If Black Friday didn’t hit you in the back of the head hard enough (I hear some people actually did come home with concussions this year, unfortunately), it’s time to wake up and start your Christmas shopping. NOW.
If you’re desperately looking for Facebook-related stocking stuffers, you need look no further than the Like/Dislike rubber stamp set. It’s not necessarily sanctioned by Facebook, but, hey, who really owns the idea of liking stuff, right? Plus, the beloved social media giant has never produced a dislike button, so the real world is actually one up this time.
As Facebook’s popularity has grown, the Like button has stretched its tentacles throughout the Web, attaching itself to everything we come across. It’s like an extension of democracy into all of culture: Everyone now gets to vote on everything all the time. We can give our favorite bands, companies, causes, people, statements, and jokes a hearty digital “thumbs up.” This power and sense of voice is actually a bit intoxicating, so why wouldn’t we want it transferred to the real world? So now — like in some low-budget sci-fi B movie with really bad CG effects — you can reach through the computer screen and bring this power into the real world. In a giftable stamp set. Use it wisely.
All kidding aside, a question concerning our obsession with Like arises for me: Are we really defined by our likes and dislikes? Facebook seems to think so. Are we really defined by the statements we find funny or moving or the movies and music we stream? Is my avatar and my list of personal preferences really “me”? That’s all Facebook really offers us in terms of defining ourselves, with a few boxes added so you can ramble about politics and mission statements.

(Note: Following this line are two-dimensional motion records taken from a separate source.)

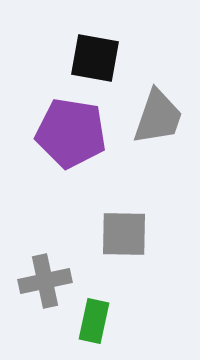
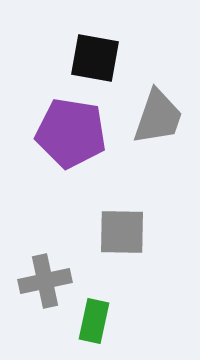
gray square: moved 2 px left, 2 px up
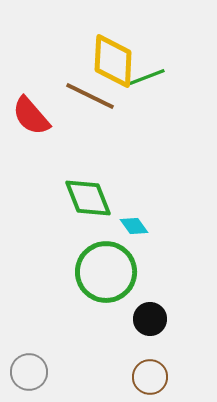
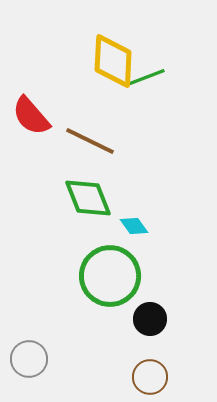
brown line: moved 45 px down
green circle: moved 4 px right, 4 px down
gray circle: moved 13 px up
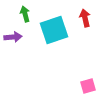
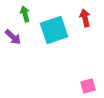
purple arrow: rotated 48 degrees clockwise
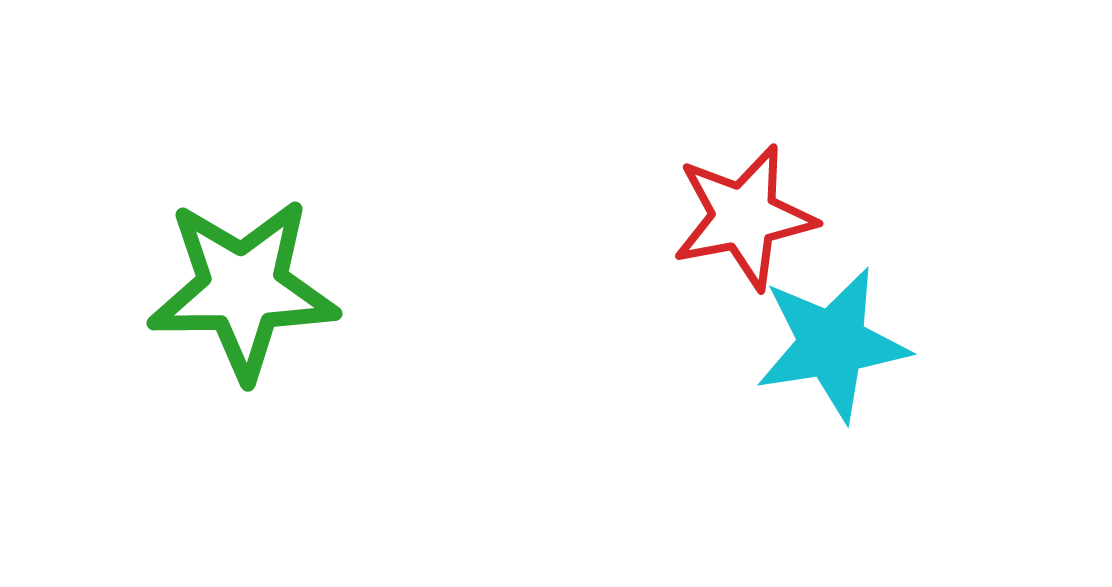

Many people worry about Facebook’s appropriating of the word “friend,” perhaps more than is actually warranted. The idea of true friendship versus acquaintance versus “some guy I met one time at a thing” is pretty self-evident. I don’t see people getting these categories too mixed up. What I actually do find interesting and telling is Facebook’s appropriating of the idea of Like.
As much as we post-Enlightenment individuals would like to say, “No, I am not defined by what I like/love,” the reality is that you mostly are. Further, if you are not yet defined by what you love, you soon will be. Jesus’ warning “where your treasure is, there will your heart be also” haunts each of our passions, often unnoticed until it’s too late. The power of our desires to shape our souls is quite frightening (or freeing, if you’re actually optimistic about your ability to like the right stuff). At first, it may seem overly dramatic or silly to apply this to our innocuous little Facebook “likes”; but if you think about it, it really isn’t at all.
It seems that there is an interplay of the things we love and who we are: love the right things, and you become who you ought to be — love the wrong things, and you will become something you regret becoming. This applies to everything, everywhere, all the time. Thus Facebook’s appropriation of Like may be completely appropriate and inadvertently revelatory. Perhaps the infiltration of the Like button into all facets of modern life simply puts some digital skin on a pre-existing human condition: You are what you love.
So let your instant, online, impulse purchase of these rubber stamps come with this charge: Be careful that you stamp the right things. If they haven’t yet defined you, they soon will.